Previous studies on the AKAP11 correlation with mental disease
focused solely on protein–coding exons and their role in disease
pathogenesis. On the contrary, our study chose to adopt a more outward
approach which focused on the gene variants as a whole rather than
solely exon interaction. These inherent differences in approach
represent differing results from eukaryogenesis hypotheses in that we
considered introns and exons equally, though others have excluded
introns from analysis. Subsequent research must therefore be conducted
to further investigate genetic modelling to provide a more comprehensive
understanding of the underlying assumptions made in both models.

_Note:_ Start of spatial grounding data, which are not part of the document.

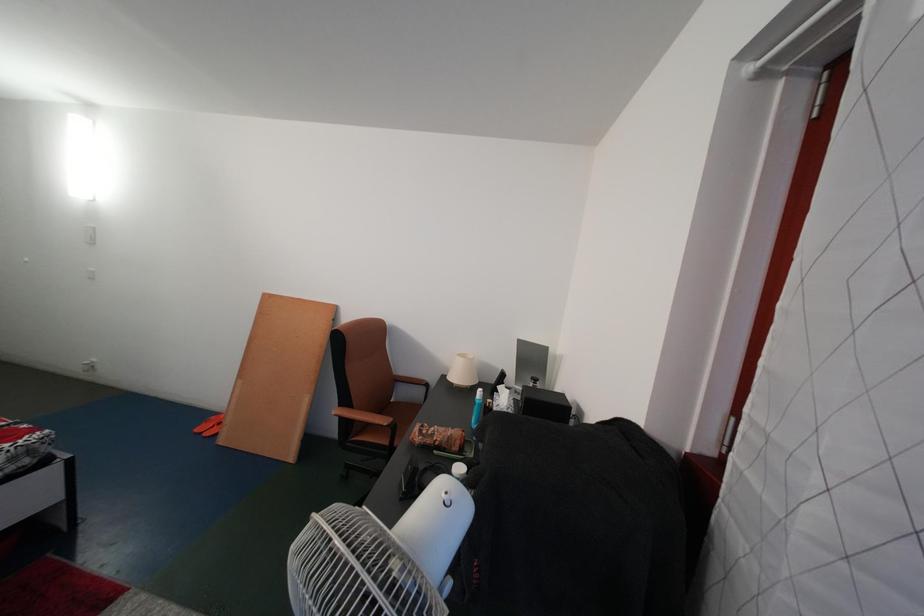
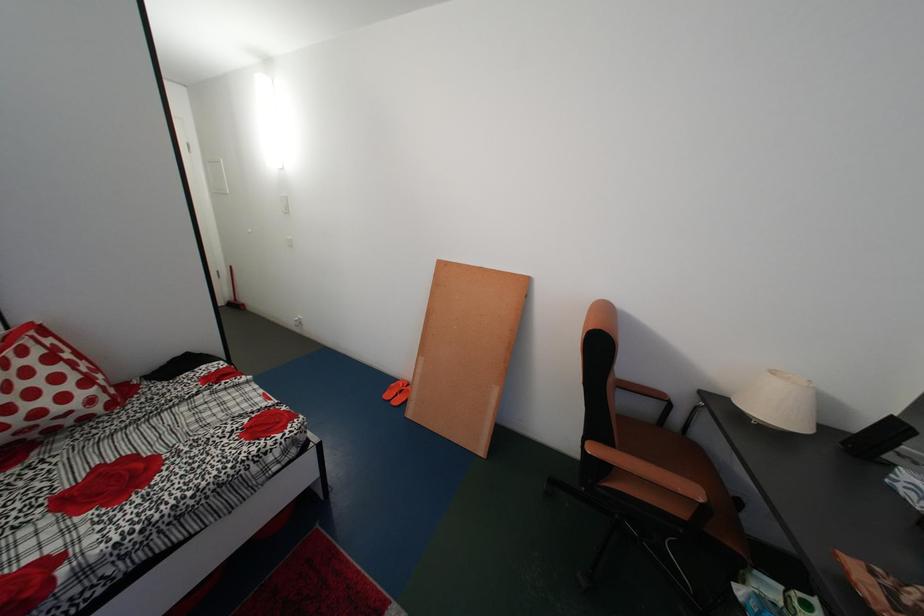
Question: The camera is either moving clockwise (left) or counter-clockwise (right) around the object. The first image is from the beginning of the video and the second image is from the end. Is the camera moving left or right when shooting the video?

Choices:
 (A) Left
 (B) Right

Answer: (B)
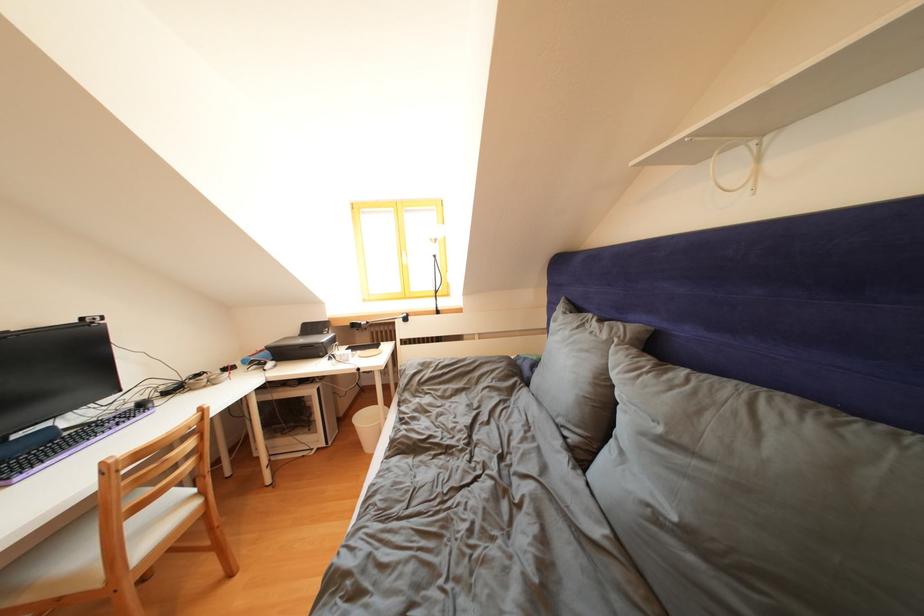
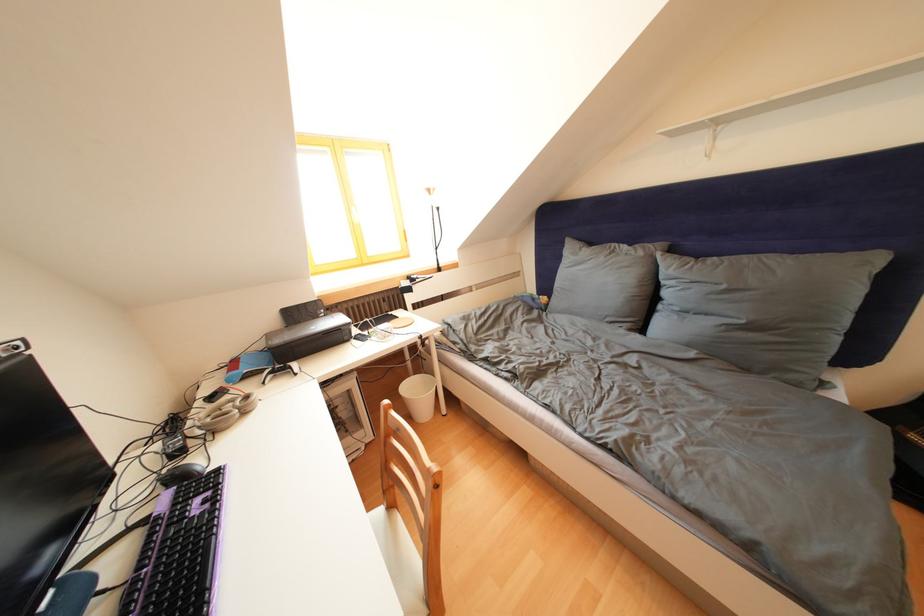
Question: I am providing you with two images of the same scene from different viewpoints. After the viewpoint changes to image2, which objects are now occluded?

Choices:
 (A) white game controller
 (B) white trash can
 (C) printer lid
 (D) none of these

Answer: (D)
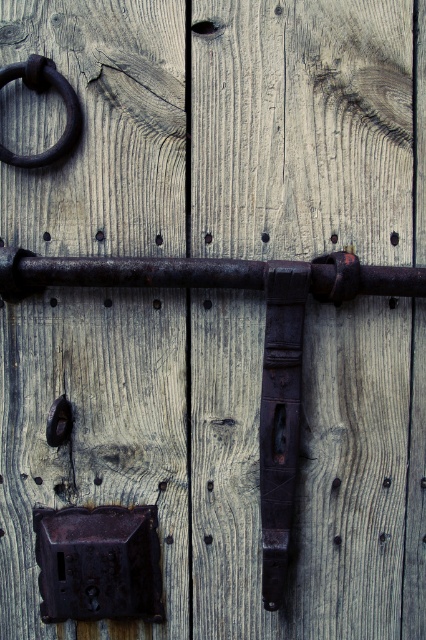
Question: Is rusty metal lock at lower left positioned behind rusty metal ring at upper left?

Choices:
 (A) no
 (B) yes

Answer: (B)

Question: Can you confirm if rusty metal lock at lower left is thinner than rusty metal ring at upper left?

Choices:
 (A) yes
 (B) no

Answer: (B)

Question: Which object appears farthest from the camera in this image?

Choices:
 (A) rusty metal lock at lower left
 (B) rusty metal ring at upper left

Answer: (A)

Question: Can you confirm if rusty metal lock at lower left is bigger than rusty metal ring at upper left?

Choices:
 (A) yes
 (B) no

Answer: (A)

Question: Which object appears closest to the camera in this image?

Choices:
 (A) rusty metal ring at upper left
 (B) rusty metal lock at lower left

Answer: (A)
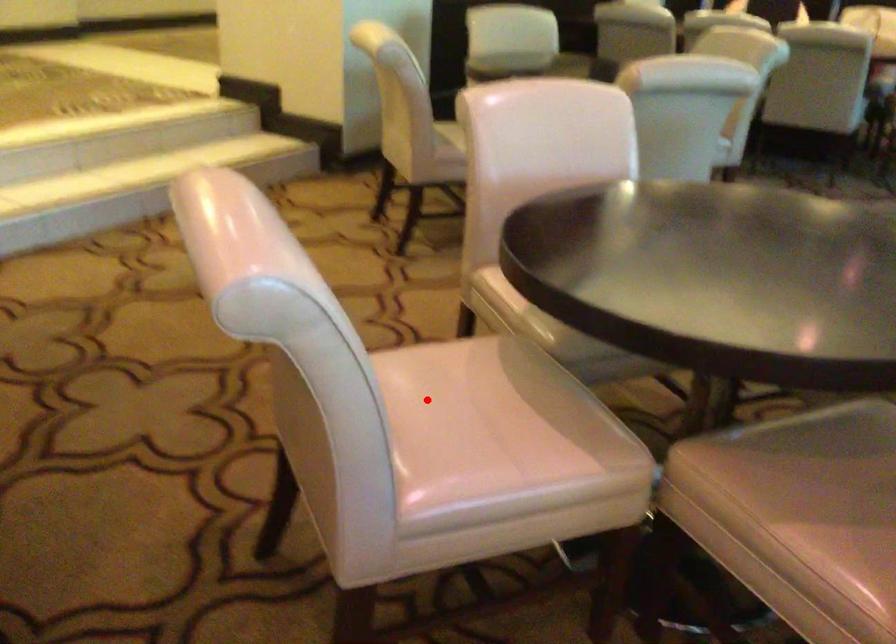
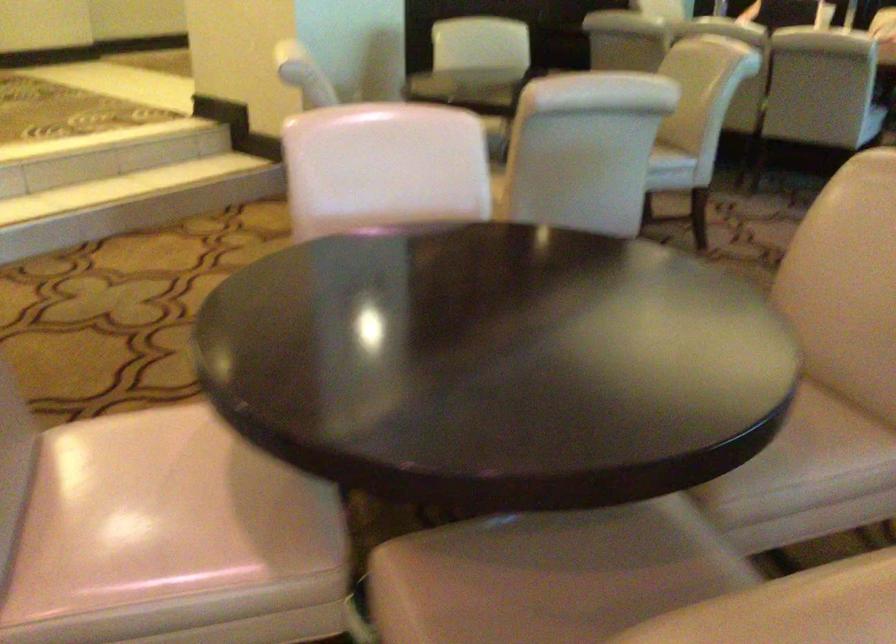
Question: I am providing you with two images of the same scene from different viewpoints. In image1, a red point is highlighted. Considering the same 3D point in image2, which of the following is correct?

Choices:
 (A) It is closer
 (B) It is farther

Answer: (A)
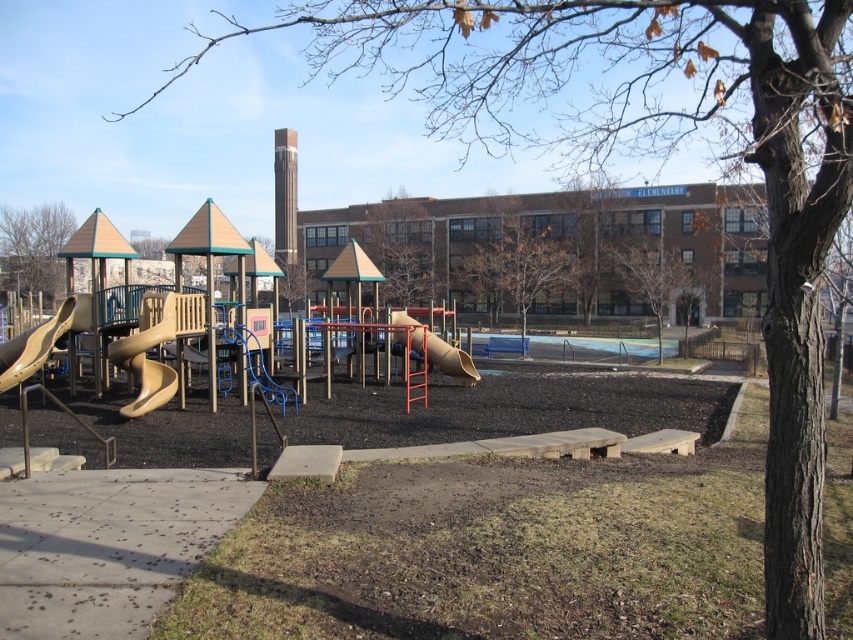
Who is shorter, brown bark tree at center or matte yellow slide at left?

With less height is matte yellow slide at left.

Is point (669, 300) positioned before point (27, 355)?

No, (669, 300) is behind (27, 355).

Is point (650, 307) less distant than point (26, 371)?

No.

Where is `brown bark tree at center`? This screenshot has height=640, width=853. brown bark tree at center is located at coordinates (659, 280).

Who is shorter, brown leafless tree at center or brown bark tree at upper left?

brown bark tree at upper left

Can you confirm if brown leafless tree at center is positioned above brown bark tree at upper left?

Actually, brown leafless tree at center is below brown bark tree at upper left.

Who is more distant from viewer, (424, 282) or (55, 284)?

The point (55, 284) is more distant.

Identify the location of brown leafless tree at center. (401, 248).

How far apart are brown leafless tree at center and beige rubber slide at center?

brown leafless tree at center is 36.27 meters away from beige rubber slide at center.

How far apart are brown leafless tree at center and beige rubber slide at center?

They are 119.00 feet apart.

Find the location of a particular element. brown leafless tree at center is located at coordinates (401, 248).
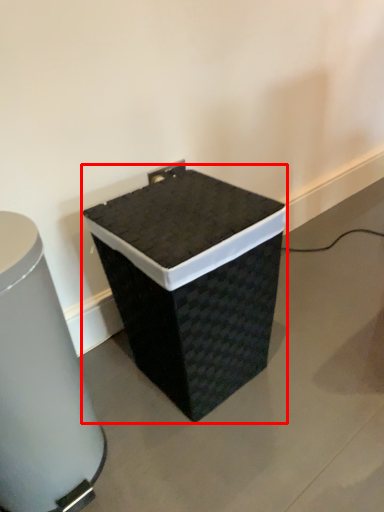
Question: From the image's perspective, what is the correct spatial positioning of waste container (annotated by the red box) in reference to waste container?

Choices:
 (A) below
 (B) above

Answer: (B)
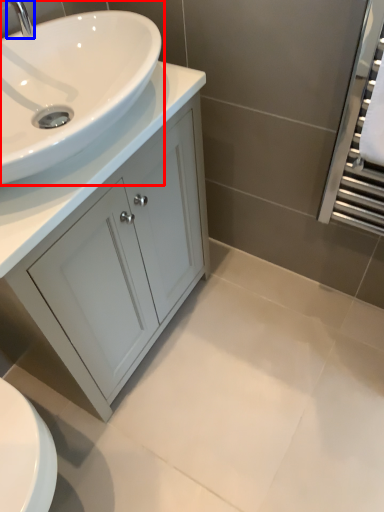
Question: Which point is closer to the camera, sink (highlighted by a red box) or tap (highlighted by a blue box)?

Choices:
 (A) sink
 (B) tap

Answer: (A)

However, we obtained perfect overlap between SCZ and BPD when we apply
high–risk variants to their expected amino acid frequencies, indicating
of a strong correlation between AKAP11 and both of these
diseases. This suggests that the altered bonding of AKAP11 variants to group A–kinase anchor proteins results in a higher
probability of SCZ and BPD diagnosis. Overall, we find that the
correlation to AKAP11 is robust with BPD and moderate with SCZ.
The reason for a less significant effect when SCZ is applied to the
Canadian population may be due to limitations in our model. For
example, variables in the genome annotations of each variant likely
influenced our findings. Namely, the results of the regression are
based primarily on the consequence genome annotation as defined by
Sequence Ontology to classify each variant. While it is an accepted
annotation tool, improvements are still being suggested to this
annotation at the current date \citep{Eilbeck2005}. As seen in
Fig. \ref{378760}, there is a vast discrepancy between the probabilities
that each variant will be placed in Class 4 between SCZ and BPD (as
evidenced by the extreme scaling differences of the relative
probabilities of both diseases). Such a large variance in the class
probabilities between SCZ and BPD is likely indicative that there may be
differences in genome annotation, which is required for both theoretical
and practical statistical testing.
Similarly, the study is limited by the fact that only the AKAP11 variants found in SCHEMA and BipEx were included in the analysis. There
were many differences between which variants were described in each data
set. Without identical data sets, it is impossible to get a complete
analysis of the entire AKAP11 gene; as a result, both diseases
have different data inputs for the logistic regression. This therefore
reduces the accuracy of comparing the results from two different
regression tests to a single data set of the Canadian population.
The results of this statistical model have far–reaching implications.
Individuals with a diagnosis of either disorder would require highly
individualized treatment (\citealp{Goldberg2019}; \citealp{Vieta2010}) rather than a
universalized system which assumes complete similarity between SCZ and
BPD. With respect to legislative consequences, it would be beneficial
to invest in a more genetic approach to combating mental diseases. For
example, the genome editing CRISPR–Cas–9 system has several
applications, including mental illnesses such as schizophrenia and
bipolar I disorder. Using such a method, precise and highly targeted
edits of potentially threatening genetic alleles \citep*{Michael2021}, specifically AKAP11. It is also necessary to better
subsidize treatment facilities which specifically target at–risk
demographics for these diseases. We find that males under 30 and
females between 50 and 55 may be particularly vulnerable, and this could
aid in creating an improved system of finding and treating individuals
affected with SCZ and BPD, respectively. Lastly, the efficiency of our
methods could be improved for future research through a computer code
(see Appendix) that compares data sets for high–risk AKAP11 variants
and demographic diagnoses. This would allow for a more practical
application of data for the global population rather than just the
Canadian population.
Since our results suggest a strong correlation between AKAP11 and
BPD and a slight correlation with SCZ, further research aimed at the
genetic predispositions of mental disease will allow for more confident
applications of genetic patterns as it relates to SCZ and BPD.